WORK TO BE COMPLETED. Except for the pictures, retype the records that follow exactly.

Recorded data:

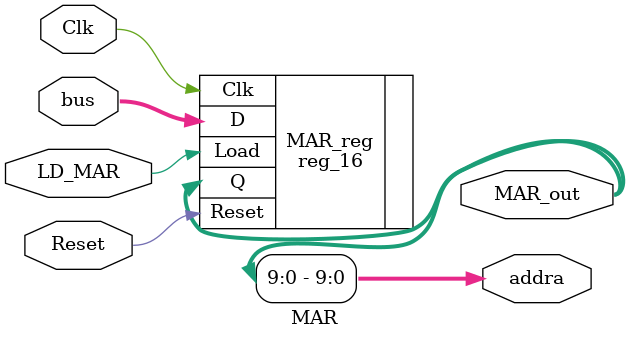
<source format=sv>
`timescale 1ns / 1ps


module MAR(input logic          Clk, Reset, LD_MAR, 
           input logic [15:0]   bus,
           output logic [15:0]  MAR_out,
           output logic [9:0]   addra);
    
    // MAR is a 16bit address. However, our SRAM only takes 10bit address
    // Thus, use addra for SRAM and MAR for MEM2IO
    reg_16 MAR_reg(.Clk, .Reset, .Load(LD_MAR), .D(bus), .Q(MAR_out));
    
    assign addra = MAR_out[9:0];
           
endmodule

</source>
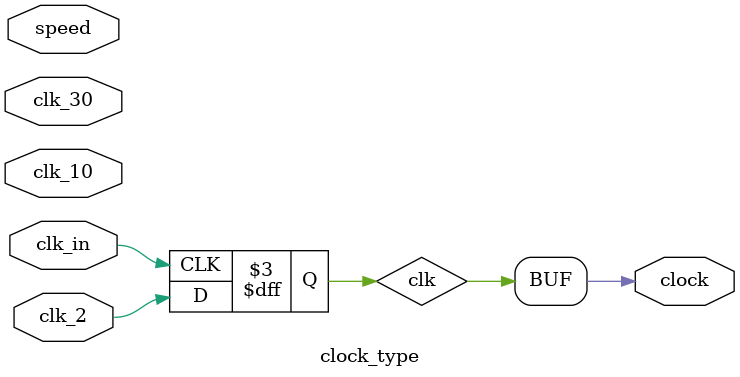
<source format=v>
`timescale 1ns / 1ps
module clock_type(
	input clk_in,
	input clk_2,
	input clk_10,
	input clk_30,
	input wire speed,
	output clock
    );

reg clk;

always @ (posedge clk_in) begin
	case (speed)
		2: clk <= clk_2;
		10: clk <= clk_10;
		30: clk <= clk_30;
		default: clk <= clk_2;
	endcase
end 

assign clock = clk;

endmodule

</source>
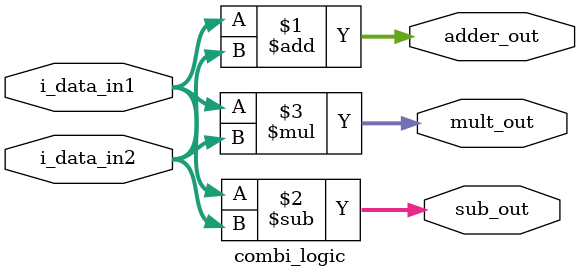
<source format=v>

module combi_logic
 (
   input    [7:0]    i_data_in1,            // data_in
   input    [7:0]    i_data_in2,            // data_in
   output   [8:0]    adder_out,             // adder out
   output   [7:0]    sub_out,               // sub_out
   output   [15:0]   mult_out               // mult_out

 );




assign adder_out = i_data_in1 + i_data_in2;
assign sub_out   = i_data_in1 - i_data_in2;
assign mult_out  = i_data_in1 * i_data_in2;





// end of counter module
endmodule


</source>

THE COMPLETED TASK.
<source format=sv>
`timescale 1ns / 1ps


module MAR(input logic          Clk, Reset, LD_MAR, 
           input logic [15:0]   bus,
           output logic [15:0]  MAR_out,
           output logic [9:0]   addra);
    
    // MAR is a 16bit address. However, our SRAM only takes 10bit address
    // Thus, use addra for SRAM and MAR for MEM2IO
    reg_16 MAR_reg(.Clk, .Reset, .Load(LD_MAR), .D(bus), .Q(MAR_out));
    
    assign addra = MAR_out[9:0];
           
endmodule

</source>
<source format=v>
`timescale 1ns / 1ps
module clock_type(
	input clk_in,
	input clk_2,
	input clk_10,
	input clk_30,
	input wire speed,
	output clock
    );

reg clk;

always @ (posedge clk_in) begin
	case (speed)
		2: clk <= clk_2;
		10: clk <= clk_10;
		30: clk <= clk_30;
		default: clk <= clk_2;
	endcase
end 

assign clock = clk;

endmodule

</source>
<source format=v>

module combi_logic
 (
   input    [7:0]    i_data_in1,            // data_in
   input    [7:0]    i_data_in2,            // data_in
   output   [8:0]    adder_out,             // adder out
   output   [7:0]    sub_out,               // sub_out
   output   [15:0]   mult_out               // mult_out

 );




assign adder_out = i_data_in1 + i_data_in2;
assign sub_out   = i_data_in1 - i_data_in2;
assign mult_out  = i_data_in1 * i_data_in2;





// end of counter module
endmodule


</source>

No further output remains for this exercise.